Kelsee, a college student, looks forward to Christmas break. The stress of school, work, looking for a real job and preparing for finals seems to be affecting her physically, more than she expected. She is not sleeping well and worries because she has not had her period yet. She feels nauseated most of the day.
She has also been argumentative with Jarrod, her boyfriend of two years. He is a college student who will graduate in the spring. He would like to go on to graduate school to get his master’s degree. Kelsee hopes they have a future together, but she is not sure. They do plan to go to Florida for Christmas break.

With one final to go, Kelsee tries to set aside her worries. Thoughts that she might be pregnant, however, won’t go away.
After she finishes the final, she takes a pregnancy test. It is positive, but she has a hard time believing it. After all, she and Jarrod always use protection. Kelsee knows she read somewhere about a pill that can stop a pregnancy. She searches for information online and finds it. She purchases the pills and takes the first one. She must wait 24 hours before taking the second pill.

Jarrod, meanwhile, has been thinking about Kelsee and wondering why she has been so moody lately. He thinks the stress of school must be getting to her. He hopes she likes the flowers he got for her. She’s not home right now, but her roommate told him it would be OK to drop them off at the apartment.

He happens to see a medicine bottle in her room and wonders whether she might be on a new medication. What is Mifepristone, he wonders. Maybe that’s why Kelsee hasn’t been feeling well. Curious and concerned, Jarrod goes online, looks up the name of the medication and discovers that it is the first part of a protocol to induce abortion.

“Why didn’t she tell me? How could she do this?” he asks himself.

Kelsee walks into the apartment. “What are you doing here?” she asks. Jarrod wants to know why she didn’t tell him that she was pregnant. “I didn’t tell you because I thought I could take care of it. I assumed that is what you would want,” Kelsee says.
“I love you,” Jarrod responds. “I wish you would have told me. I checked on line about Mifepristone. Have you taken the Misoprostol (the second pill) yet?” She had not. “Thank God,” he tells her. “When I was looking up Mifepristone I found another website — abortionpillreversal.com. You don’t have to take the second pill. The website listed Women’s Choice Center as a provider for reversing the abortion pill. Can we go over there and check it out?”

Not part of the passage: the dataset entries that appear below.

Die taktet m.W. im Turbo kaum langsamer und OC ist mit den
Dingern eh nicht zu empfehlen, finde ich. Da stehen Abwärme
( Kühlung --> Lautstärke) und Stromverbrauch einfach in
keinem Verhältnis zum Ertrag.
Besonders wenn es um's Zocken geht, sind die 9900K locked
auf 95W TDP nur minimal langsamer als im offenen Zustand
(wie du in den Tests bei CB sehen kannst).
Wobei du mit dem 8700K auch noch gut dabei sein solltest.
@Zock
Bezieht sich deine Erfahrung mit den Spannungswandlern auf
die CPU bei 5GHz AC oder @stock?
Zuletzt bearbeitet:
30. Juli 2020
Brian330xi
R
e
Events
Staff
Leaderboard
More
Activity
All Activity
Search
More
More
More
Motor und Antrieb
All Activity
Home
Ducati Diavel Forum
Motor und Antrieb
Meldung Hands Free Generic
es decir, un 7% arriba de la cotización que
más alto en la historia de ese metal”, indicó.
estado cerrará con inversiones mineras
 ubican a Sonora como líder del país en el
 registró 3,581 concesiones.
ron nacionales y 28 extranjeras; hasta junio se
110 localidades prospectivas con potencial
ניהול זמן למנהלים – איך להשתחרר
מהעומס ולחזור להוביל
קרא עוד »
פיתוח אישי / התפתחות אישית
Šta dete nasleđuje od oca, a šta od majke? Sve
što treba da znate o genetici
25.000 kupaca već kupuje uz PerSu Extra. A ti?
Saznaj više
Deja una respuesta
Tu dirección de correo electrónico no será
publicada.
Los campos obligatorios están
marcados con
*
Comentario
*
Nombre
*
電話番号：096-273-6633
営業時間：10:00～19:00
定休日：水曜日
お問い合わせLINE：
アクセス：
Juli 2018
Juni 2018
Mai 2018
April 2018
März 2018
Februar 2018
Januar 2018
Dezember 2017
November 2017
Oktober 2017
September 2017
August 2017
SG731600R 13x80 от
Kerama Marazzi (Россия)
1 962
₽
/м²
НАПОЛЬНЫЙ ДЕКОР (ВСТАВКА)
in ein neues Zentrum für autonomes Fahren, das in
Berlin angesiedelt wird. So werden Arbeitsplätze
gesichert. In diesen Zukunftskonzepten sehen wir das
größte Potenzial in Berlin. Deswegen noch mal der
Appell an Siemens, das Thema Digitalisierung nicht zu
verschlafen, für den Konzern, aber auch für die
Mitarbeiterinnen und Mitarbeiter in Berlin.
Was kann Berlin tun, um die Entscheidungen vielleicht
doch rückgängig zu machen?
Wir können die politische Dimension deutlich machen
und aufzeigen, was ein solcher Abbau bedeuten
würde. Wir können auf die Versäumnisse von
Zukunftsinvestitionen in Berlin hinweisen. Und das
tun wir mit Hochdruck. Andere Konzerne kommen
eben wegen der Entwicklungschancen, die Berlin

Kelsee tells Jarrod that she is not ready for motherhood, but she also is not prepared to go through with an abortion. She said she was told to take both pills and could not change her mind. “Do we need an appointment for the Women’s Choice Center?”
“No,” Jarrod says. “Let’s go.”

The center’s staff treat the couple with compassion. Kelsee begins the abortion reversal protocol, hoping that it will save her unborn baby. An ultrasound test shows that the baby, six weeks in utero, has a strong heartbeat. Initial studies of the abortion reversal protocol have shown a 64-68 percent success rate.
“I hope we’re successful with the Progesterone treatment to halt the actions of the Mifepristone,” Kelsee tells Jarrod. “I am so glad you found out about the Women’s Choice Center. It was convenient that they had the ultrasound, counselors and a nurse onsite and they were able to give us the medicine. I love you Jarrod. I am so sorry I didn’t tell you. I was so scared.”
“I love you too,” Jarrod says. “Now we hope and pray for success.”

(Dr. Polaschek is a physician at Medical Arts Associates Ltd., Moline, Ill., and member of St. Mary Parish in Davenport in addition to serving as medical director of the Women’s Choice Center in Bettendorf.)